Reproduce, from the lines below, exactly the stretch that begins at the line containing "Telefon: 0 (212) 223 33 57" and ends at the line containing "iş günü içinde yansır.", both included.

** Opening Data for analysis block **

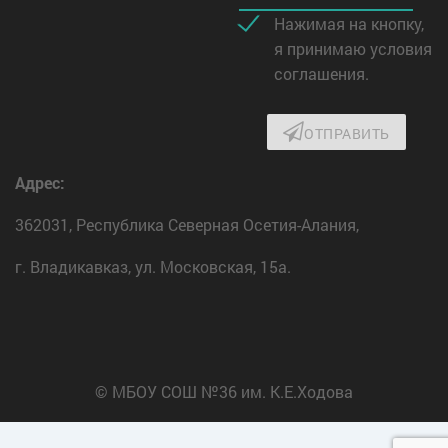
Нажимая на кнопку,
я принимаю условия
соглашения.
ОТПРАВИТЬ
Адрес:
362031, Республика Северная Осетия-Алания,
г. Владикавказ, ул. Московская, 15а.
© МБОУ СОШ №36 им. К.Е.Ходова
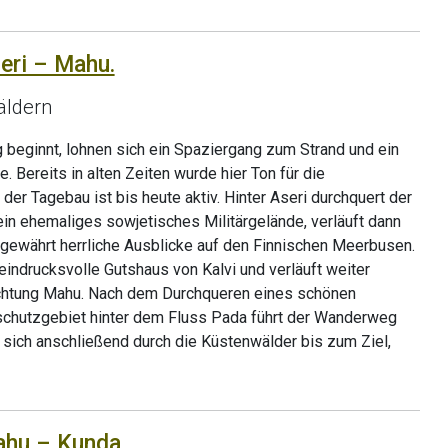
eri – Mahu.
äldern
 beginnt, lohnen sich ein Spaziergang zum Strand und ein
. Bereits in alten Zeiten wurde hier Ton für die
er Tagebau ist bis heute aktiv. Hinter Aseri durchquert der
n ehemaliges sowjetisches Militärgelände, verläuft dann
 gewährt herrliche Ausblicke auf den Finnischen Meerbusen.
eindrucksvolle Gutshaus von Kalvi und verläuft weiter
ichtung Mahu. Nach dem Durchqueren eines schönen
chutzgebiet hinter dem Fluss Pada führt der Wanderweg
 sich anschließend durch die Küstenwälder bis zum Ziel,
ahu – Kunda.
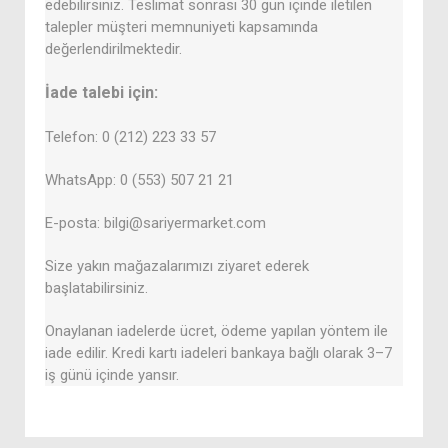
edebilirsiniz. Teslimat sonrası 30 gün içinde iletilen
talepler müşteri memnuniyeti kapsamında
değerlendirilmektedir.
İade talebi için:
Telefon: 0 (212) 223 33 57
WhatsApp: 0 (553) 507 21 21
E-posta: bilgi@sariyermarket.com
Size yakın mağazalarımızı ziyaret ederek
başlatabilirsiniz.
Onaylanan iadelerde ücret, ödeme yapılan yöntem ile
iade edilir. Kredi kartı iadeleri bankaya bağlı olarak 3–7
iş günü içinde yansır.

** Closing Data for analysis block **
** Opening Data for analysis block **

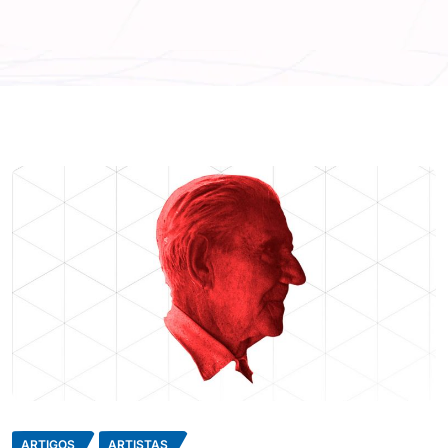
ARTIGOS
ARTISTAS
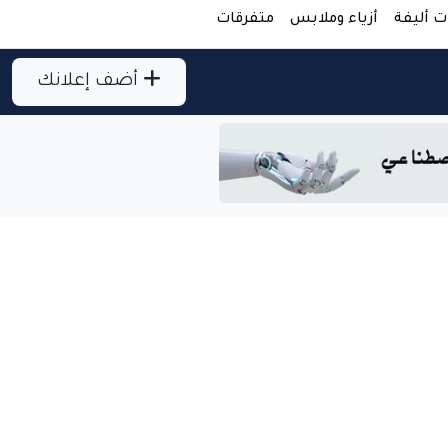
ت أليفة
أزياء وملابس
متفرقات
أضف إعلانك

** Closing Data for analysis block **

Finished task —
Telefon: 0 (212) 223 33 57
WhatsApp: 0 (553) 507 21 21
E-posta: bilgi@sariyermarket.com
Size yakın mağazalarımızı ziyaret ederek
başlatabilirsiniz.
Onaylanan iadelerde ücret, ödeme yapılan yöntem ile
iade edilir. Kredi kartı iadeleri bankaya bağlı olarak 3–7
iş günü içinde yansır.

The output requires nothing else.